1. Don't delegate the "meet and greet"
A new employee's immediate manager or supervisor should be the one who welcomes them and shows them around when they arrive on day one, says Sork, Managing Director of Sork HC.
It is easy for a busy manager to think, "OK, I'll shoot them off to the centralised induction and then I can get on with doing the job that I'm meant to be doing," Sork says.
But welcoming a new worker is not a task that should be rushed or delegated. In fact, those first weeks and months are the time when the manager needs to focus the most time on their new employee.
"It's going to be more pain and stress for the manager during that time, but the investment that they make will pay off in enhancing attachment, reducing the risk of attrition and increasing discretionary effort and performance," he says.
2. Introduce them to Senior Leaders
Introducing a new employee to senior leaders early on should also be a priority.
All too often, employees turn up and senior leaders are "a shape that walks by, and you get told who they are after they've passed", Sork says.
But senior leaders should be aware that someone new is starting, and make an effort to introduce themselves to the individual. Even a brief introduction shows workers it is not just their manager, but the organisation that cares about them, he says.
3. Deliver on your promises
Following through on terms and conditions that were agreed during the recruitment process is also vital, Sork says.
"If you said they were going to get a new mobile phone, then make sure they've got a new mobile phone," and if you said it was going to be "new", make sure it really is.
"Otherwise you start to erode the trust perception and that's not a good thing to happen on day one," he warns.
4. Give them some space
Basic physical orientation, including knowing where bathrooms and lunch rooms are, is another day-one must. Providing the worker with some personal space is particularly important.
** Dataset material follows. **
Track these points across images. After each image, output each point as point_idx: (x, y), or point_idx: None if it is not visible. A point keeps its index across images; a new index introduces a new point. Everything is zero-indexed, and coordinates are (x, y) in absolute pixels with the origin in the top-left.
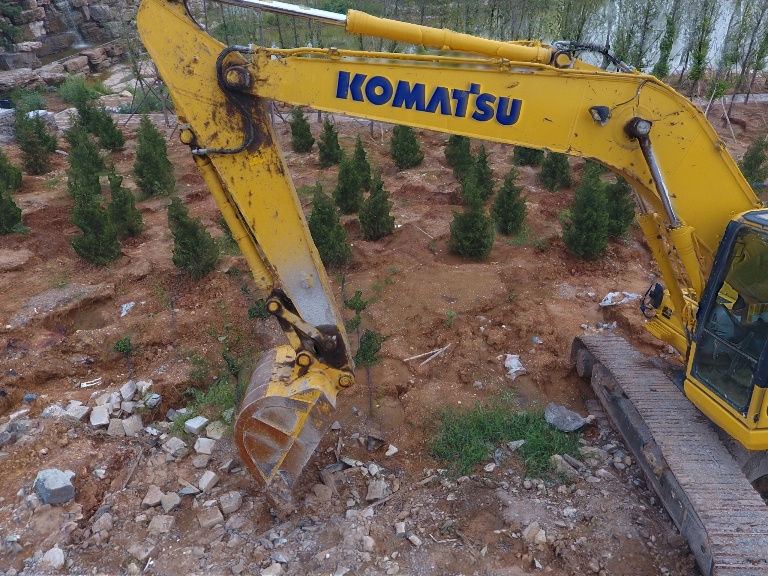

"That could be a locker... it could be a desk, it could be a room, but they need to have ownership of some personal space from day one. Otherwise what you have is someone who feels displaced, so they don't actually feel like they've got a base to go back to, or somewhere to store some personal effects."
5. Enable access and prioritise safety
A new employee's ability to get in and out of the building "under their own steam" - without having to rely on someone else - is also vital.
And personal safety is "one of those deal breakers", Sork says.
"If the perception is that my organisation doesn't care about my personal safety, then that really starts to erode that perception of trust and security."
However, employers often think, "we'll get to that" because it is covered in a centralised induction. "That may not happen for a couple of months... It's actually very important to do those things up front," Sork says.
6. Lay out a plan for the coming days
Providing the worker with a sense of what they will be doing the following day, and in days to come, can help them to develop and meet reasonable expectations.
Give them milestones or expected learning outcomes as well, Sork says.
7. Allow them to contribute
"Another really important thing is that on day one an individual needs to feel that they are a contributing member of the new social structure," he says.
"Something as simple as teaching them the phone system [could] become a really important part of an individual feeling they can actually contribute to the team."
However, a new employee should not be lumped with the jobs nobody else wants just because they are new. "You want to ensure the individual has a clear experience of the types of duties and responsibilities... they have agreed to take on in accepting the role."
8. Don't make comparisons
Comparing a worker to their predecessor is another all-too-common mistake, Sork says.
"Acknowledge the good work [their predecessor] did... but get excited about the new way this new member is going to make the role their own," he says.